The Act would provide desperately needed mental health support to the 14 million adults in the U.S. living with a serious mental illness (SMI), such as schizophrenia, bipolar illness, and major depressive disorder. Too many individuals living with SMI are stuck in a devastating cycle moving between hospitals, jails, and housing instability due to lack of access to community-based treatment. In 2021, over 1/3 of individuals with SMI did not receive any form of mental health treatment. In New York City, a number of subway deaths have highlighted the need for access to intense and immediate mental health support. This bill creates a new package of services under Medicaid targeted specifically to individuals living with SMI, sets a national standard for SMI care, and incentivizes states to provide intensive community-based services to treat SMI.
The Bazelon Center helped shape this legislation and strongly supports the “Strengthening Medicaid for Serious Mental Illness Act,” a critical improvement to the Medicaid program. It also has been endorsed by the National Health Law Program. The legislation, introduced on the 24th anniversary of the Supreme Court’s landmark decision in Olmstead v. L.C. (Lois Curtis), will incentivize states to provide a robust array of intensive community-based services for adults with mental health disabilities. These services - including Assertive Community Treatment (ACT), housing-related services, supported employment, peer support services, and mobile crisis services - have been proven to help individuals with disabilities live successfully in their own homes and communities. The services help people avoid unnecessary institutionalization in hospitals and other facilities, which under Olmstead constitutes disability-based discrimination. This bill will help states comply with their legal obligations and save taxpayer dollars that would otherwise pay for expensive institutional care.

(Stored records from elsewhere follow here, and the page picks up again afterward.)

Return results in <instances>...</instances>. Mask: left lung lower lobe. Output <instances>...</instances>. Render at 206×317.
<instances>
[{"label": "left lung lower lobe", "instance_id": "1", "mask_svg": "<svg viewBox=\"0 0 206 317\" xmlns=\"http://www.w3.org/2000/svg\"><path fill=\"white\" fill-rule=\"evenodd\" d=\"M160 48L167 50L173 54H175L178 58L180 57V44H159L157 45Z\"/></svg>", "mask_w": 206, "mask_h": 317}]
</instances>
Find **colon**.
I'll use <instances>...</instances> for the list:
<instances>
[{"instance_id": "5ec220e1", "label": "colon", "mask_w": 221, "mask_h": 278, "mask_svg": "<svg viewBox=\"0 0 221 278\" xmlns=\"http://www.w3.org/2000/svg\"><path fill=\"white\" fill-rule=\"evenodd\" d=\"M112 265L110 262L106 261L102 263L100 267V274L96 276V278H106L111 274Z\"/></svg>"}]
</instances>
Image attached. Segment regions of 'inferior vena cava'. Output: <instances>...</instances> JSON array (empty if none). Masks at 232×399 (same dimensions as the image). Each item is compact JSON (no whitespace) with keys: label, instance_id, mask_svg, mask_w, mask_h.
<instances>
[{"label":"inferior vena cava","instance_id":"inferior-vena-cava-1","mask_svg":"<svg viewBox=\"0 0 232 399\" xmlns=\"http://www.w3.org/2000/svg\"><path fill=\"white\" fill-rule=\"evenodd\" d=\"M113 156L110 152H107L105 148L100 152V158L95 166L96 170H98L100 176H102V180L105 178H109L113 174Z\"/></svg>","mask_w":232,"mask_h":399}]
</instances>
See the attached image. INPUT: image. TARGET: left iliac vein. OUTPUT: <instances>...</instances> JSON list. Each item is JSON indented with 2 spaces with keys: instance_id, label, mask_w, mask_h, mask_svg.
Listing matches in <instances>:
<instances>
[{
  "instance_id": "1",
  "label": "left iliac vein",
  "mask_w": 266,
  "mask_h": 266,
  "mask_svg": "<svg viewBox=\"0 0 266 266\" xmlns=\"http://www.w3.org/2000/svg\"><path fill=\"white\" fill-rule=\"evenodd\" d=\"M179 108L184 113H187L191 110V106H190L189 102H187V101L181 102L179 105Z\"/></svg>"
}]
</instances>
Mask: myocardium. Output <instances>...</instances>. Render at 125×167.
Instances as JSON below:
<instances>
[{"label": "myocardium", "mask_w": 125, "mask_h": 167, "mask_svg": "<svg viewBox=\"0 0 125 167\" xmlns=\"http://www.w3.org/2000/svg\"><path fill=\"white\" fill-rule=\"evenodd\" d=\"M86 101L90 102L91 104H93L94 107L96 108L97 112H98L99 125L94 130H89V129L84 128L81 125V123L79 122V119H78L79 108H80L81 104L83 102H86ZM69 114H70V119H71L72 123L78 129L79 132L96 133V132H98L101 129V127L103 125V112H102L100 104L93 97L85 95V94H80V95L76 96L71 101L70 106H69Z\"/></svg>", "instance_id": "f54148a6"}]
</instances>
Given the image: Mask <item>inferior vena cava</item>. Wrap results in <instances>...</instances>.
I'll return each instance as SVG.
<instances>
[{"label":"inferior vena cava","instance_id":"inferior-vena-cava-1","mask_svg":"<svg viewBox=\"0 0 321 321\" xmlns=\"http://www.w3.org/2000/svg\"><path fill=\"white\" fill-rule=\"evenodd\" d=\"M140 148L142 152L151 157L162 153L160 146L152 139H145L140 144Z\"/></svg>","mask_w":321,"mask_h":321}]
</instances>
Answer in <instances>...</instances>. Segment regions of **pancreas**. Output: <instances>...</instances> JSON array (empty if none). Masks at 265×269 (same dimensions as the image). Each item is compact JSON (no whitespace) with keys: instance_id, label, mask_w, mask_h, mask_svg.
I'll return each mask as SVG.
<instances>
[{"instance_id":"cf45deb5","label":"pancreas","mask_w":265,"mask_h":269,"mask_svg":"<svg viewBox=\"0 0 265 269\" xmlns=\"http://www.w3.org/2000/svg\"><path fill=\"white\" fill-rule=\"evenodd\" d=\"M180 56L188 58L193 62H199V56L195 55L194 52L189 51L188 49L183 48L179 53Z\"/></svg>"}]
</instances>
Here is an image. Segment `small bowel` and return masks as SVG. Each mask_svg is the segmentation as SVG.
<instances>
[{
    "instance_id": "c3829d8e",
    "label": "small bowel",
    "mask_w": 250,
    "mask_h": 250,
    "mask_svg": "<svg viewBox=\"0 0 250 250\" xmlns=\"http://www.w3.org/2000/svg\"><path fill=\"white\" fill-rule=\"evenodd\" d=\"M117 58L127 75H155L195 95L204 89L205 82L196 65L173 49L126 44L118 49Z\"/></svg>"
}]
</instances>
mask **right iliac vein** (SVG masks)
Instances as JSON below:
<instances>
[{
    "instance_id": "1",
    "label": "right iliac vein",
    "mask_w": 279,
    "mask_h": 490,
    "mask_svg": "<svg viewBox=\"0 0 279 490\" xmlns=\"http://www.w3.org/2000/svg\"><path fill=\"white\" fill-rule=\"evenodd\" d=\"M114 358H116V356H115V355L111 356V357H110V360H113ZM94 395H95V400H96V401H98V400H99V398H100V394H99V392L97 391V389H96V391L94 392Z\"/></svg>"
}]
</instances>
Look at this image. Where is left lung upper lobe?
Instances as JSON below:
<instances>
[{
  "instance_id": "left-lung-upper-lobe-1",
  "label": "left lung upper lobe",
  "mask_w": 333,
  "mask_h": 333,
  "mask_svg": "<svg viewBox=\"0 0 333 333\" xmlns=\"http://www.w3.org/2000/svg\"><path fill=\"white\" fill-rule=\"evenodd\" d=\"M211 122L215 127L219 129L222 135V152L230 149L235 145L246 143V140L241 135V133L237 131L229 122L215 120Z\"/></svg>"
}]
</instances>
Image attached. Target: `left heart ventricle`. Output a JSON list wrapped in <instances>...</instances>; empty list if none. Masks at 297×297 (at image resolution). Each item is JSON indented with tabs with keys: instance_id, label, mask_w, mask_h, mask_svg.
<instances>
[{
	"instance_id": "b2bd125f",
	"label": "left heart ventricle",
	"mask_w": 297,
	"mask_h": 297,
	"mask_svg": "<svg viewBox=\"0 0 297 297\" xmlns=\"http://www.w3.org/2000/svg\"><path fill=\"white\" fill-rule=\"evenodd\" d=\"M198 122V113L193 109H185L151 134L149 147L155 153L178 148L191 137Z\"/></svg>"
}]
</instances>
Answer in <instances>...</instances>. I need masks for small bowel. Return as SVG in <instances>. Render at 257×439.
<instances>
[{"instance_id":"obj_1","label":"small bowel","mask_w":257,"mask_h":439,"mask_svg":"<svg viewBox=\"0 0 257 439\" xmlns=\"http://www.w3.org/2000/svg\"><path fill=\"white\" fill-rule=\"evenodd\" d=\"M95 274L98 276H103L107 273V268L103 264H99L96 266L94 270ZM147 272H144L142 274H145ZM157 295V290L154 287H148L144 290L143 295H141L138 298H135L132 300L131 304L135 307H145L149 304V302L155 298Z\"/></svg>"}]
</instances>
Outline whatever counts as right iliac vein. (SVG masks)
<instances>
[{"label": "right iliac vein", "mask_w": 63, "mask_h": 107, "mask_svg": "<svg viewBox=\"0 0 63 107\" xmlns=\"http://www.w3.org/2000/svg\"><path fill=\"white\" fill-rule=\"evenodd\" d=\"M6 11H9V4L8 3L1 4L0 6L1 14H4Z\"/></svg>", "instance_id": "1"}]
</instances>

These services – including housing-related services, supported employment, peer support services, ACT, and mobile crisis services–have been proven to help individuals with disabilities live successfully in their own homes and communities and avoid unnecessary institutionalization in hospitals and other facilities, which under Olmstead v. L.C. constitutes disability-based discrimination.
Specifically, the Strengthening Medicaid for Serious Mental Illness Act would:
1. Create a new waiver program granting Medicaid authority to provide states with an option to offer a package of services targeted specifically to individuals with SMI. The package would include:
2. Require states to adhere to certain standards, like tracking disparities in treatment, to ensure services are delivered with care to all in need.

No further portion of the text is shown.